Les activités socio-économiques ont été fortement perturbées ce jeudi 14 mai 2026 dans la ville de Beni après un appel à une journée « ville morte » lancé par des mouvements citoyens et groupes de pression.
Cette mobilisation visait à dénoncer l’insécurité persistante dans la région ainsi que les massacres attribués aux rebelles ADF.
Dans plusieurs quartiers, des jeunes ont érigé des barricades tandis que des coups de feu ont été entendus, provoquant des mouvements de panique au sein de la population. Les services de sécurité sont intervenus pour tenter de rétablir l’ordre et plusieurs jeunes ont été interpellés.
La paralysie a été visible dans plusieurs secteurs de la ville.

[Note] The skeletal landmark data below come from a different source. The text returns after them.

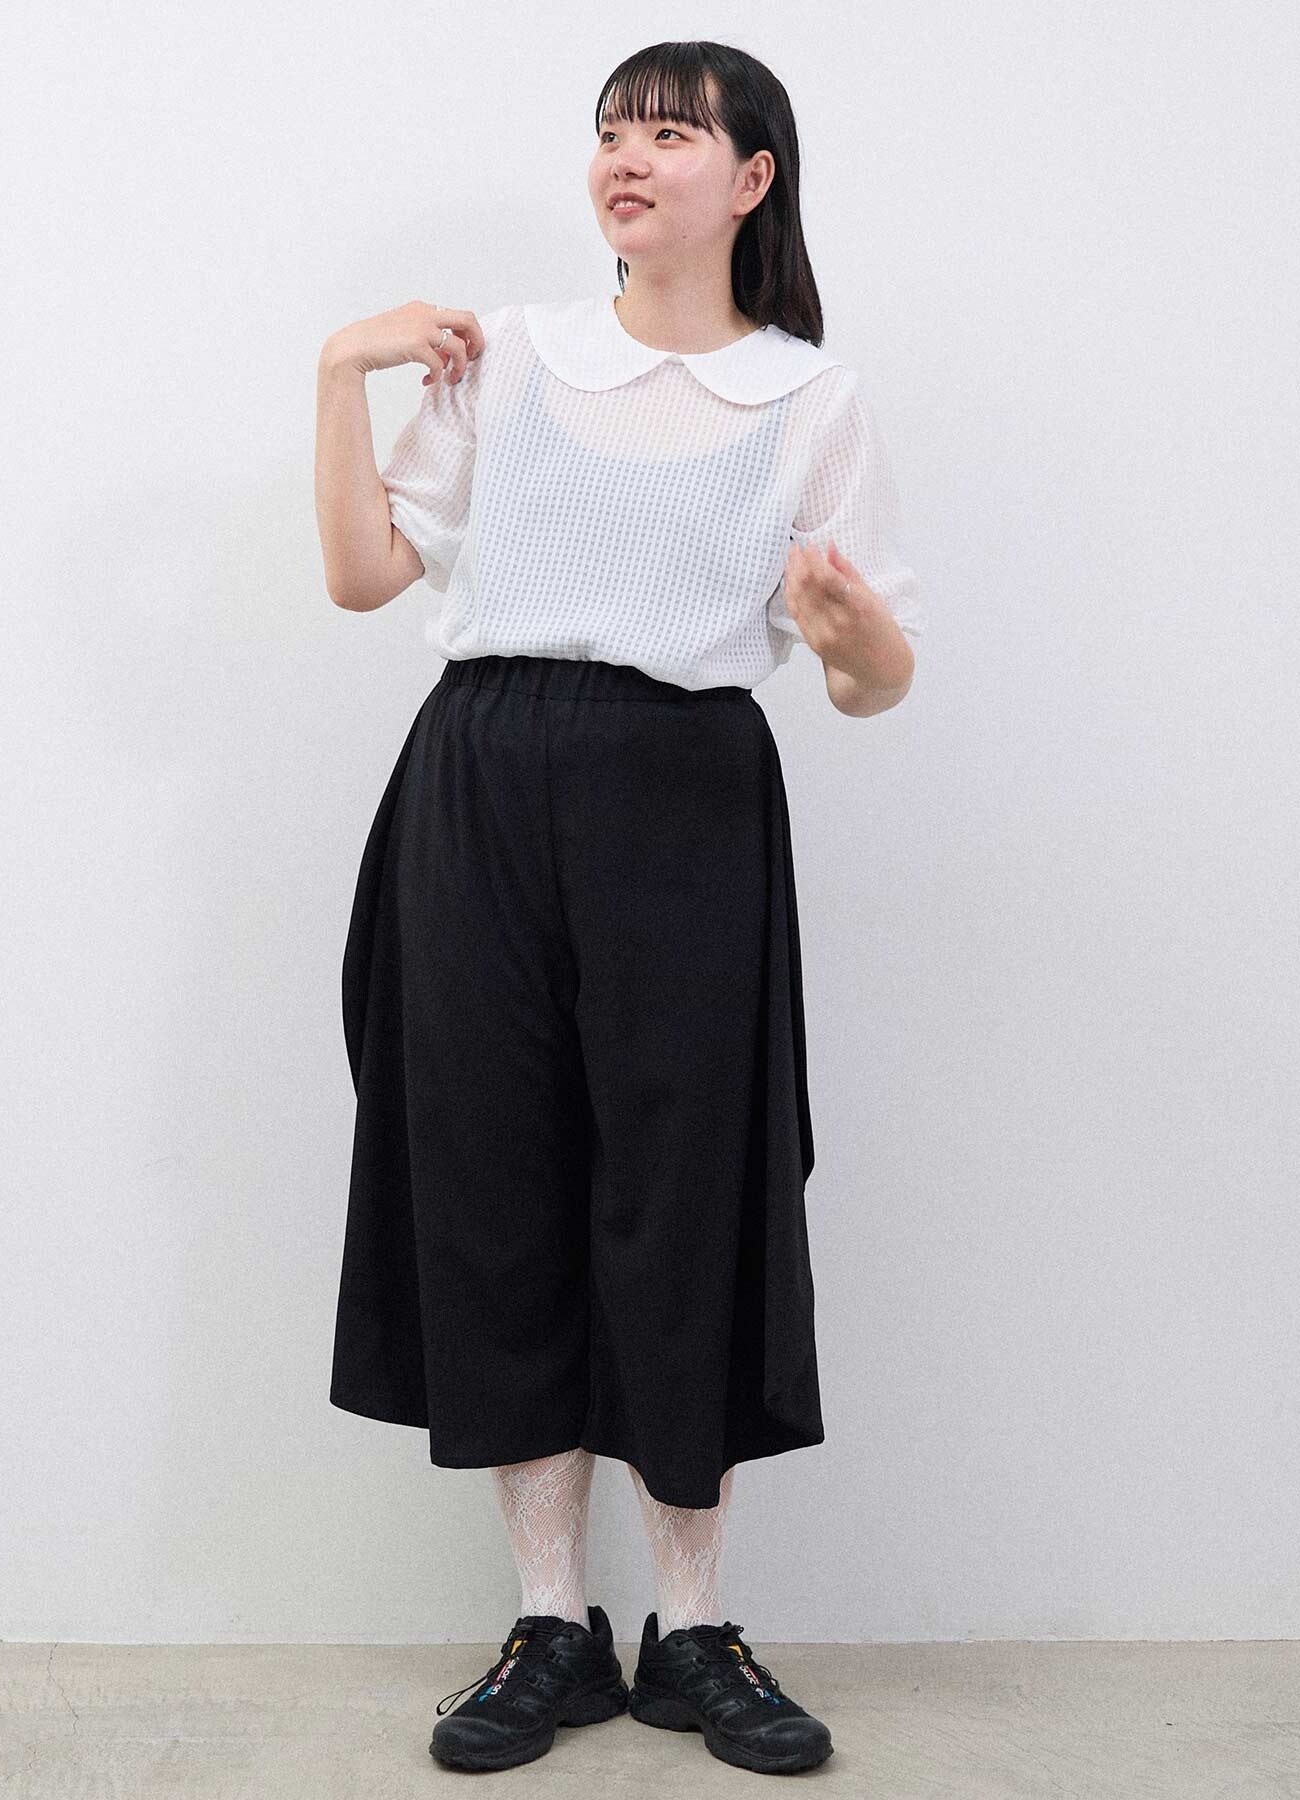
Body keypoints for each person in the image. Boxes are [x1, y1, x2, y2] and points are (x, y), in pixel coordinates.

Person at [313, 38, 924, 1778]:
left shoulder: (810, 398)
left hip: (687, 794)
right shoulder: (506, 358)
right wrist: (340, 373)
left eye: (669, 131)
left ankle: (694, 1628)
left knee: (687, 1189)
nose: (627, 157)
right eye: (609, 132)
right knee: (493, 1176)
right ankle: (552, 1626)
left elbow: (872, 676)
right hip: (482, 779)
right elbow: (362, 577)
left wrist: (850, 634)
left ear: (753, 178)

Dans les marchés et centres commerciaux, boutiques et magasins sont restés fermés durant une grande partie de la journée.

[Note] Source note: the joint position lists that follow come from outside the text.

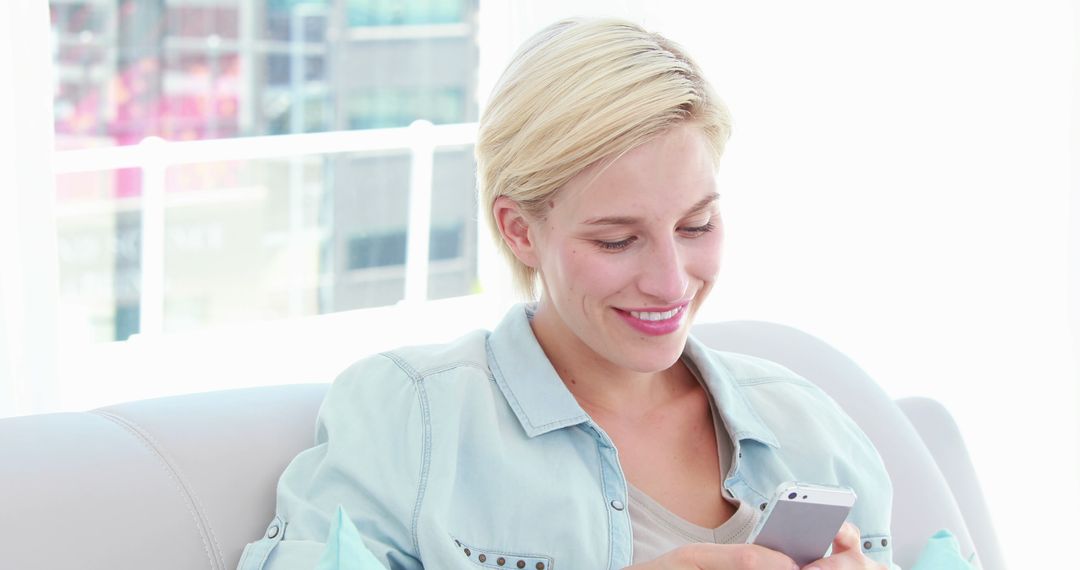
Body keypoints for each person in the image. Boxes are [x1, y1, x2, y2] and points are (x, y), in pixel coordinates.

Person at [237, 17, 895, 570]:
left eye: (696, 225)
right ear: (519, 230)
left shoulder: (810, 428)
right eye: (616, 240)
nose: (670, 282)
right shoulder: (413, 418)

Les rues habituellement animées ont connu une faible circulation et les activités scolaires ont également été perturbées dans plusieurs établissements, certains parents préférant garder leurs enfants à domicile par mesure de prudence.
Selon les autorités locales, ces actions avaient pour objectif de perturber l’ordre public. Réagissant à cette situation, le maire policier de Beni, le commissaire supérieur principal Nyofondo Te Kodale Jacob, a remercié la population pour son « sens élevé de responsabilité », estimant que la majorité des habitants n’a pas suivi l’appel à la journée ville morte. Il a aussi félicité les forces de sécurité pour leur professionnalisme dans le maintien de l’ordre public.
Le maire a par ailleurs annoncé que les personnes interpellées seront mises à la disposition des juridictions compétentes afin que la loi soit appliquée. Il a également indiqué que des enquêtes se poursuivent pour identifier les organisateurs des troubles.
Tout en appelant au calme, l’autorité urbaine a invité la population à poursuivre normalement ses activités, rassurant que la situation sécuritaire reste sous contrôle dans la ville de Beni.